= Rancho Las Animas =

Human settlement in California, United States of America

Rancho Las Ánimas (also called Las Ánimas o La Poza de Carnedero or La Brea) was a 26519 acre Spanish land concession in present-day Santa Clara County given in 1803 by Viceroy Félix Berenguer de Marquina to José Mariano Castro. The rancho was regranted in 1835 to Castro's widow Josefa Romero de Castro by Mexican Governor José Figueroa. The present-day city of Gilroy is within the grant.

==History==
In 1803, Feliz Beranceur, then Viceroy and Governor of New Spain, made a conditional grant of the Las Ánimas Ranch to José Mariano Castro (1765–1828). Castro, the son of Joaquin Ysidro de Castro and Maria Marina Botiller, was a soldier in the Monterey garrison.

Mariano Castro died in 1828, leaving a widow, Josefa Romero de Castro, and eight children. The property descended to his heirs in the following proportions: To the widow, one-half, and to the children each one-sixteenth. Governor Figueroa confirmed the grant to Josefa Romero de Castro in 1835. In 1835, Josefa Romero de Castro and four of the children sold their interest in the rancho to Jose Maria Sanchez (1804 - 1852), thus giving Sanchez a title to three-fourths of the property. The remaining fourth continuing to be the property of the other four Castro children. Sanchez was also the owner of Rancho Llano de Tesquisquita and Rancho Lomerias Muertas.

With the cession of California to the United States following the Mexican-American War, the 1848 Treaty of Guadalupe Hidalgo provided that the land grants would be honored. As required by the Land Act of 1851, José Maria Sanchez filed his petition for Rancho Las Ánimas with the Public Land Commission in 1852. Shortly after, Sanchez drowned in the Pajaro River on Christmas Eve, 1852 leaving his widow, Maria Encarnacion Ortega Sanchez, and five children (sisters: Vicenta; Refugia; Candelaria; Guadalupe and one brother, José Gregorio). In 1873, a patent for 26842 acre was issued to the heirs of Jose Maria Sanchez.

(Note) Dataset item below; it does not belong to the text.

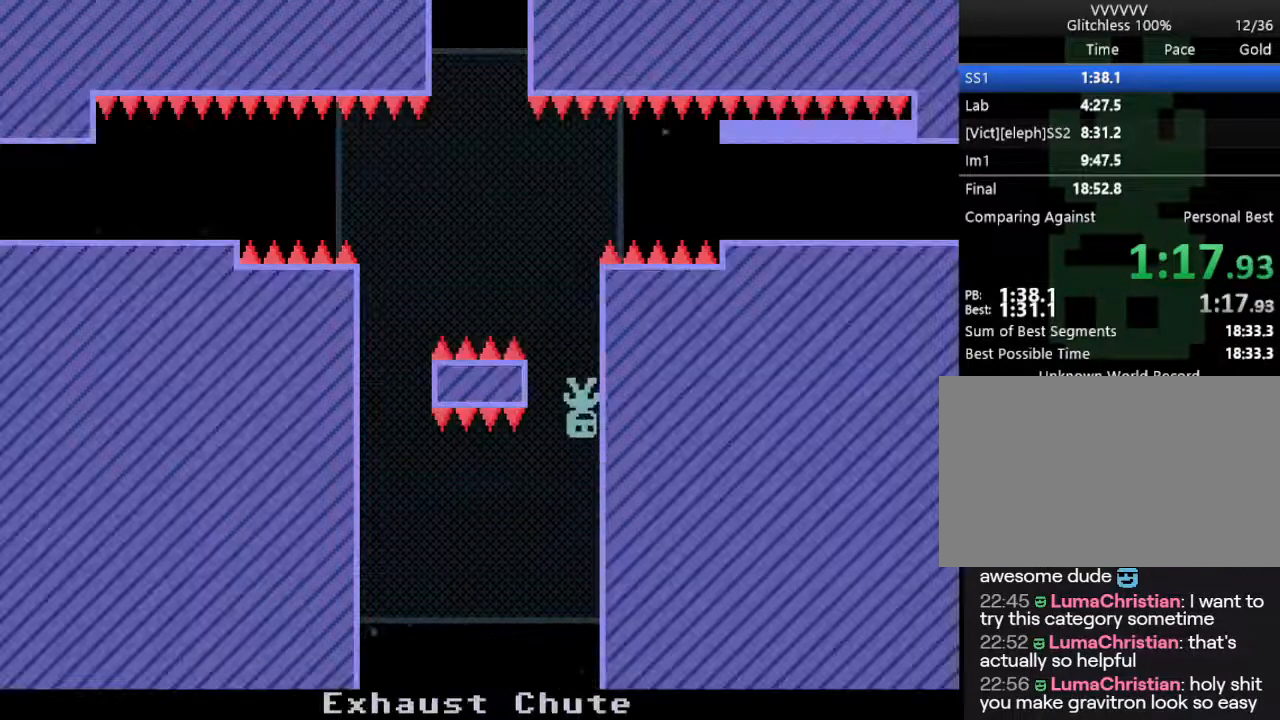
{"keys": ["right"], "events": [[83, "left", "down"], [283, "right", "down"], [333, "left", "up"]]}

Josefa Castro sold her one sixteenth interest to Martin Murphy, who sold it Johanna Fitzgerald. Vicente Castro sold his sixteenth interest to Alexis Godey, who sold it to Thomas Rea. Encarnacion Castro and Maria Lugardo Castro sold their sixteenth interests to Henry Miller. When the land commission issued its patent in 1871, Johanna Fitzgerald, Thomas Rea and Henry Miller owned over 80% of the 26518 acre rancho.

After Henry Miller's death, the Miller family sold land around Miller's summer home to Santa Clara County to form Mount Madonna County Park. On the Glen Ranch section of the Miller land, Miller built the Miller Red Barn.